As dusk settled over a Fort Worth city park in June 2022, Manuel de Oyarzabal Barba joined a rotating crew of collaborators for a ritual the group would repeat multiple times a week until September. The team set up its equipment: two large thermal cameras and a microphone connected to a field-recording system. That summer and the following spring, de Oyarzabal Barba, then a master’s student in environmental science at Texas Christian University, and his colleagues made repeat visits to thirty sites across two Tarrant County parks, where passersby often mistook their high-tech gear for telescopes.

“People thought we were looking at the moon,” de Oyarzabal Barba said, adding that parkgoers usually reacted with fear when he explained that the team was recording bats in flight. “Since the bats are small and it’s dark, people don’t really realize they’re there.”
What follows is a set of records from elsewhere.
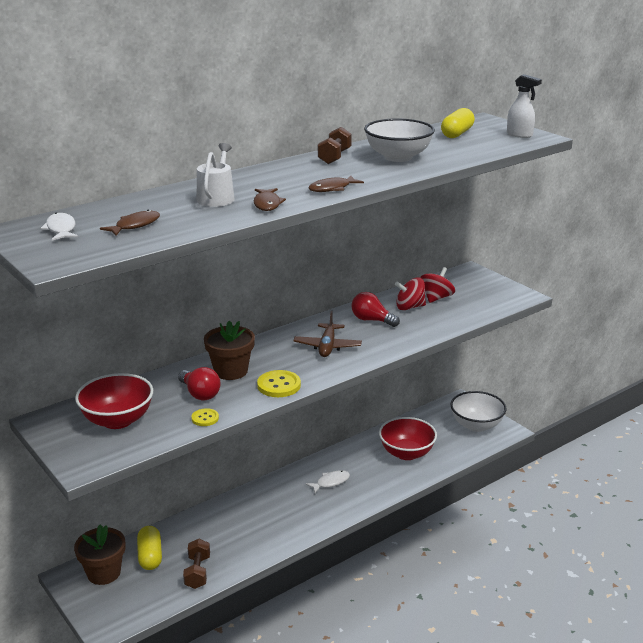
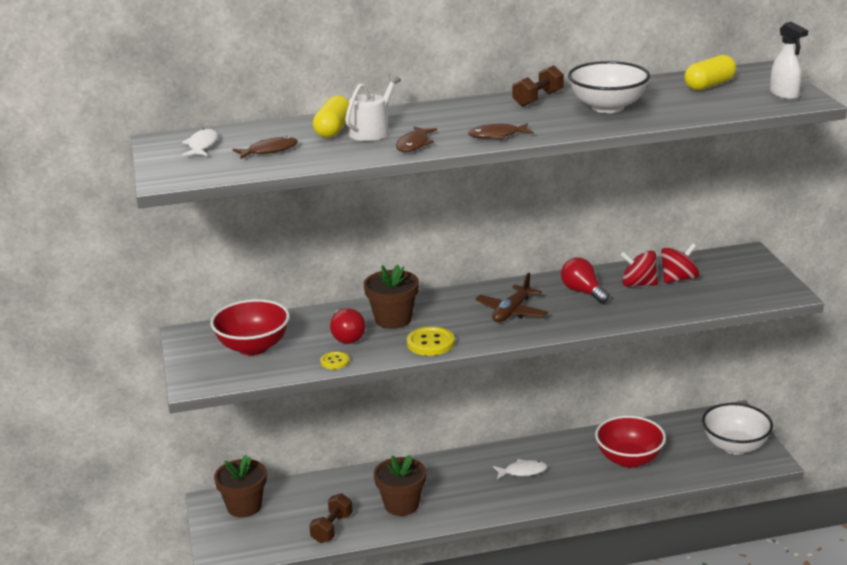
camera: 25 degrees right, 0 degrees up
(150, 556) = (295, 501): yellow capsule -> yellow capsule (333, 130)
(247, 535) = (401, 505): none -> brown flower pot

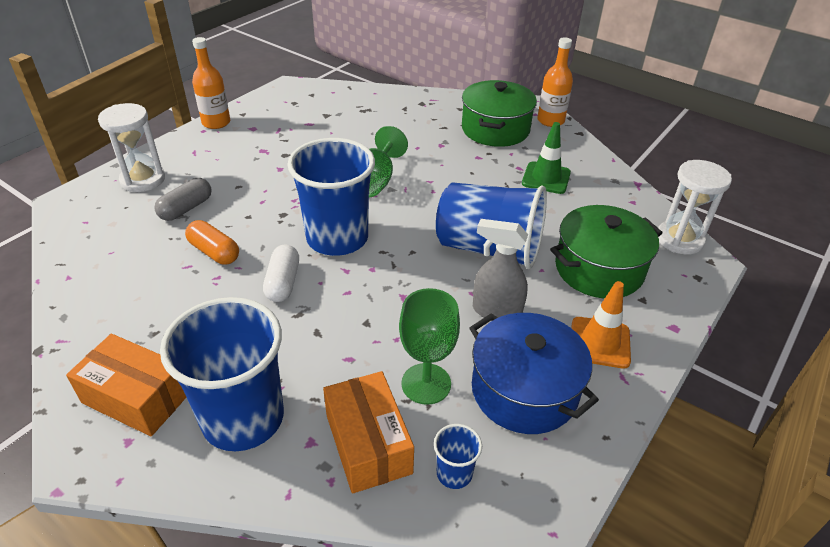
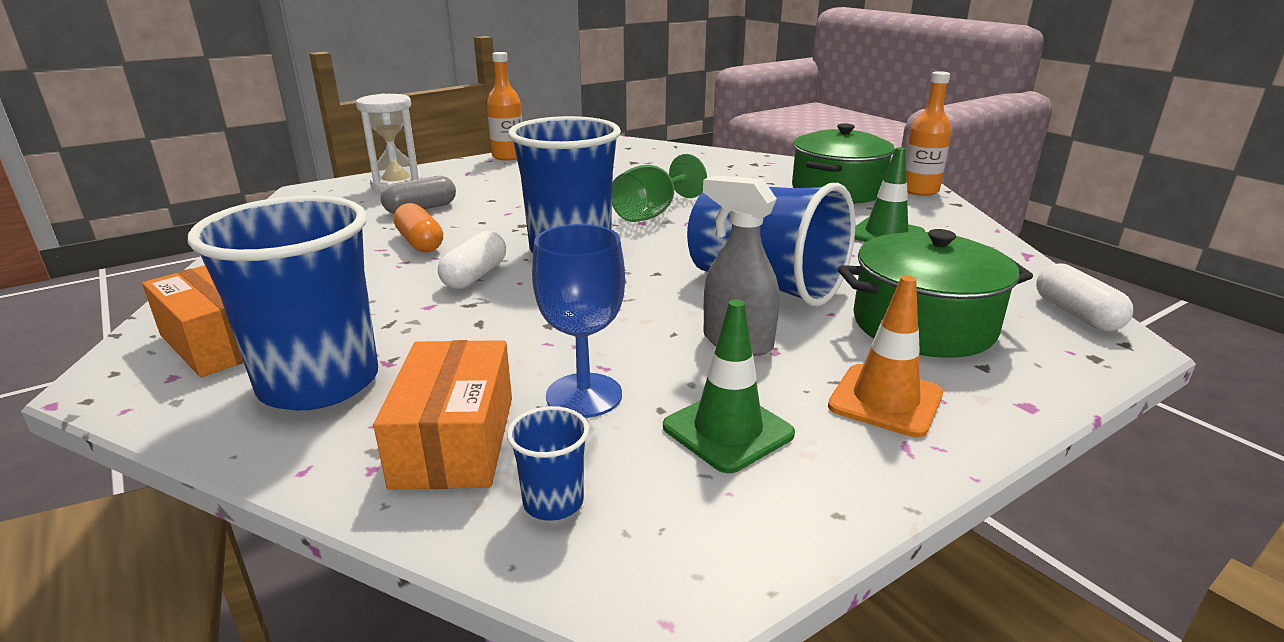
camera: 20 degrees right, 15 degrees down
(426, 383) = (584, 395): green goblet -> blue goblet
(524, 390) = (728, 430): blue pot -> green traffic cone
(679, 239) = (1076, 314): white hourglass -> white capsule

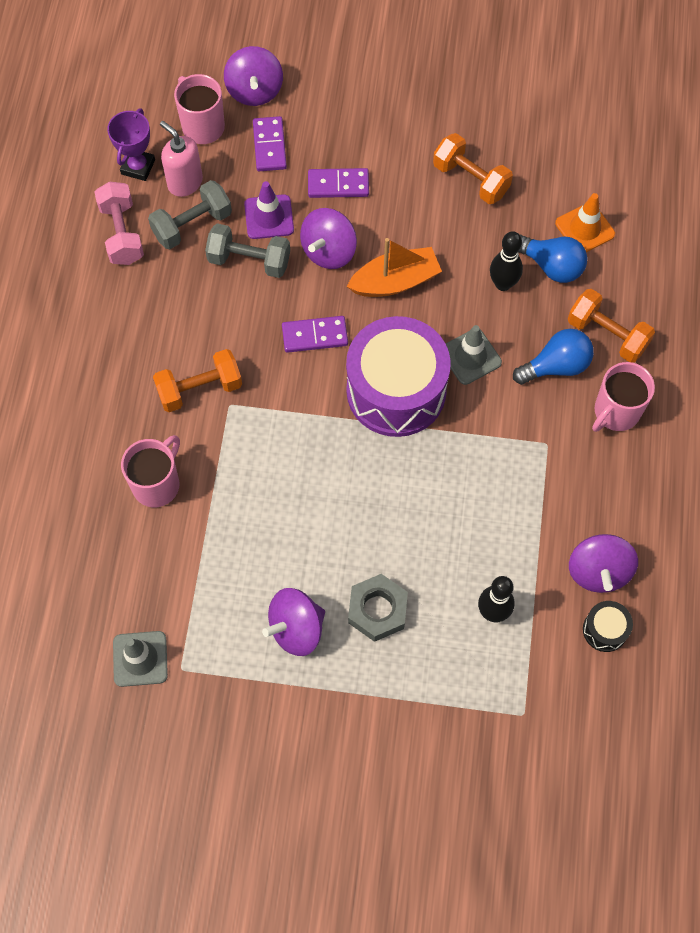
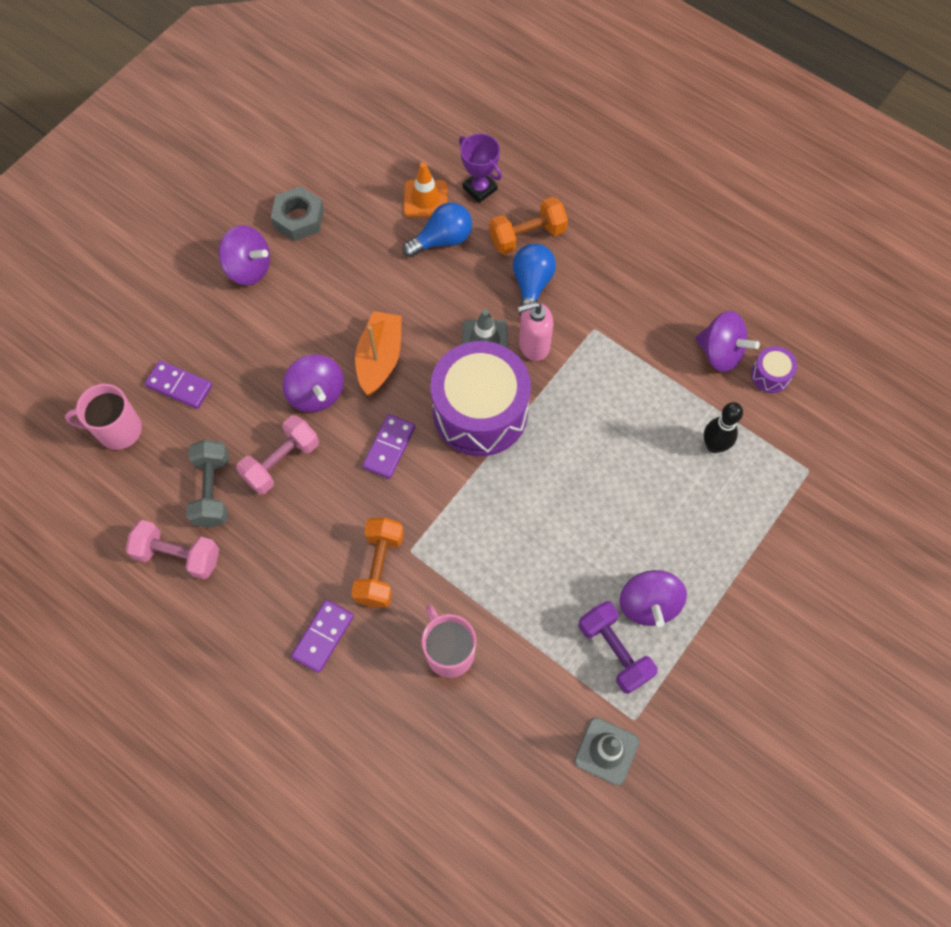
camera: 60 degrees left, 0 degrees up
(138, 167) = (119, 506): purple trophy -> purple trophy (480, 188)
(185, 182) = (165, 474): pink soap dispenser -> pink soap dispenser (533, 345)
(234, 621) = (614, 651): none -> purple dumbbell
(249, 260) = (281, 462): grey dumbbell -> pink dumbbell
(254, 91) = (115, 368): purple spinning top -> purple spinning top (249, 268)
(269, 217) = (250, 423): purple traffic cone -> none
(338, 185) = (258, 352): purple domino -> purple domino (323, 636)
(377, 610) = (666, 531): grey nut -> grey nut (298, 218)
(471, 179) = (324, 252): orange dumbbell -> none
(503, 284) = (435, 282): black bowling pin -> none
(605, 630) = (770, 375): black drum -> purple drum
(616, 412) = (596, 267): pink mug -> none

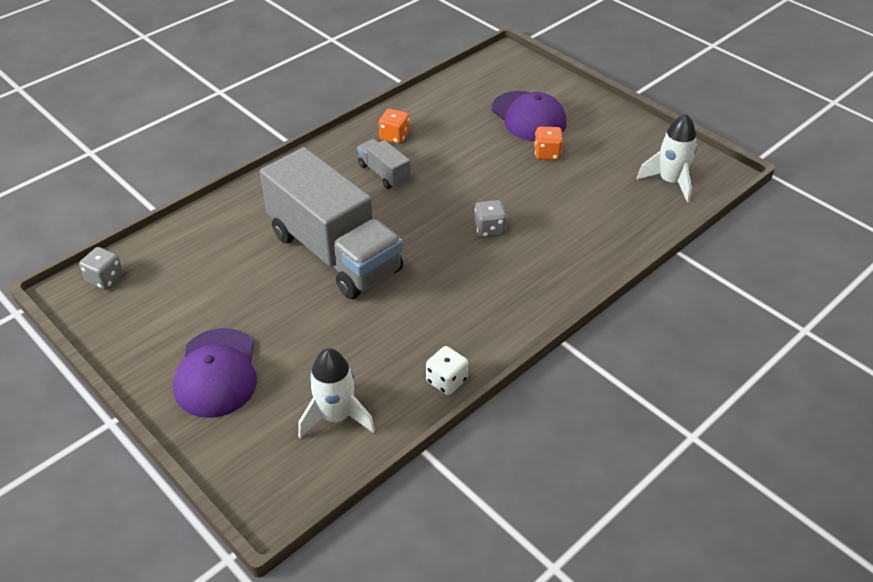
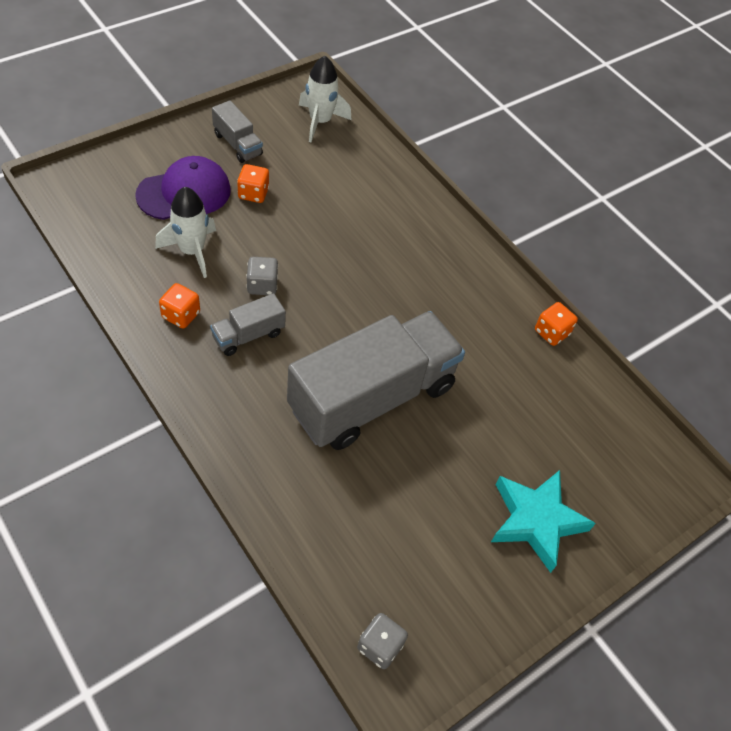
camera: 90 degrees left, 10 degrees up
(216, 373) = (536, 521): purple cap -> turquoise star
(336, 417) = (591, 421): white rocket -> white rocket (192, 251)
(446, 381) = (551, 332): white dice -> orange dice
(489, 229) = (360, 263): grey dice -> grey dice (262, 285)
(605, 136) = (237, 144): none -> grey truck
While the Mexican free-tailed bats under the Congress Avenue Bridge are some of Austin’s most beloved celebrity residents, countless other bat populations are unsung heroes in Texas cities. “If we don’t have bats, a lot of other things don’t happen,” said Kate Rugroden of Bat World Sanctuary, a  rescue group based in Weatherford, just west of Fort Worth. Bats belong to a category known as keystone species, she explained, meaning that they play disproportionately important (and necessary) roles in their ecosystems.

A single bat can eat three thousand insects per night (sometimes much more), providing crucial pest control. That’s especially important in Texas, which reported more cases of West Nile virus disease, a mosquito-borne illness, than any other state this year. The more insects bats eat, the less humans must rely on toxic chemical pesticides. A new study from a researcher at the University of Chicago concluded that where bat populations declined because of the fungal disease white-nose syndrome, farmers in the United States used more insecticides, a trend linked to higher rates of infant mortality. Bats also pollinate plants and enrich the soil with their droppings, or guano, which can act as a fertilizer.

Bat populations face numerous threats, including white-nose syndrome and severe weather caused by climate change. Urban development has also disrupted bat habitats, leaving bats with fewer options when finding food and sheltering from predators. This process, known as habitat fragmentation, can drive bats and other wildlife out of communities. Planting more trees might help, but it’s not that simple, because bats are choosy. De Oyarzabal Barba’s study, published in September in the journal Wildlife Biology, found that bats preferred continuous stretches of tall trees that offered consistent canopy cover, as gaps in tree corridors could leave bats exposed to predators. But overly dense canopies were also a problem. Excessive clutter from branches served as an obstacle for bats that discouraged transit, suggesting a need for regular trimming.

Tory Bennett, one of de Oyarzabal Barba’s advisers and an expert in how land-use changes affect wildlife, cautions against a one-size-fits-all approach to bat conservation, because the habits of each species are slightly different. For example, hoary bats prefer to fly above the tree canopy, while eastern red bats fly along the sides of trees. To create urban forests that work for all the bats in a community, she recommends designing tree corridors with the pickiest species in mind.

The bat with the most particular needs in the team’s study was also the most common species in the Dallas–Fort Worth area: the evening bat. “If you’ve covered the needs of evening [bats], you’re most likely covering all the needs for all the other species,” Bennett said. Indeed, the researchers recorded bat calls at each study site and found that corridors with a greater amount of bat traffic also attracted a more diverse array of species.

Bennett’s team, which also plans to study how bats find water sources, forage for food, and roost in urban areas, aims to eventually develop recommendations for city planners and residents to make communities easier for bats to navigate. The conclusions may have broader implications for urban ecosystems. If bats can move through an area, “it’s very likely that there’s good connectivity for the rest of the wildlife,” de Oyarzabal Barba said.

These efforts reflect a growing awareness of how habitat fragmentation affects animals, according to Eric Wettengel, the urban forestry manager at the Texas Trees Foundation. He attributes much of the initial interest in creating travel routes for wildlife to the promotion of the monarch butterfly, which gave the public a charismatic species to rally around. Bats have already benefited from the push to address habitat fragmentation in recent years. Since 2019, the Texas Department of Transportation has installed dozens of man-made roosts called bat boxes along bridges and highways throughout the state.

While concerned citizens, nonprofits, and government agencies can promote movement corridors for wildlife, Wettengel notes that the fact that over 96 percent of Texas land is privately owned complicates habitat-restoration efforts. “A lot of decisions [will] be left up to private landowners and developers,” he said, adding that the Texas Trees Foundation is involved in outreach to those groups.

Bennett hopes to turn homeowners into conservation allies by helping them fall in love with bats. “Just showing a picture of an eastern red [bat] changes people’s minds, because that little furry, cute red thing makes people go, ‘Wait, what? That’s a bat?’ ” she said. “They all look like sky puppies.” But she acknowledged that winning over everyone is a gradual process. “You have to do that neighborhood by neighborhood. . . . It takes a lot of work.”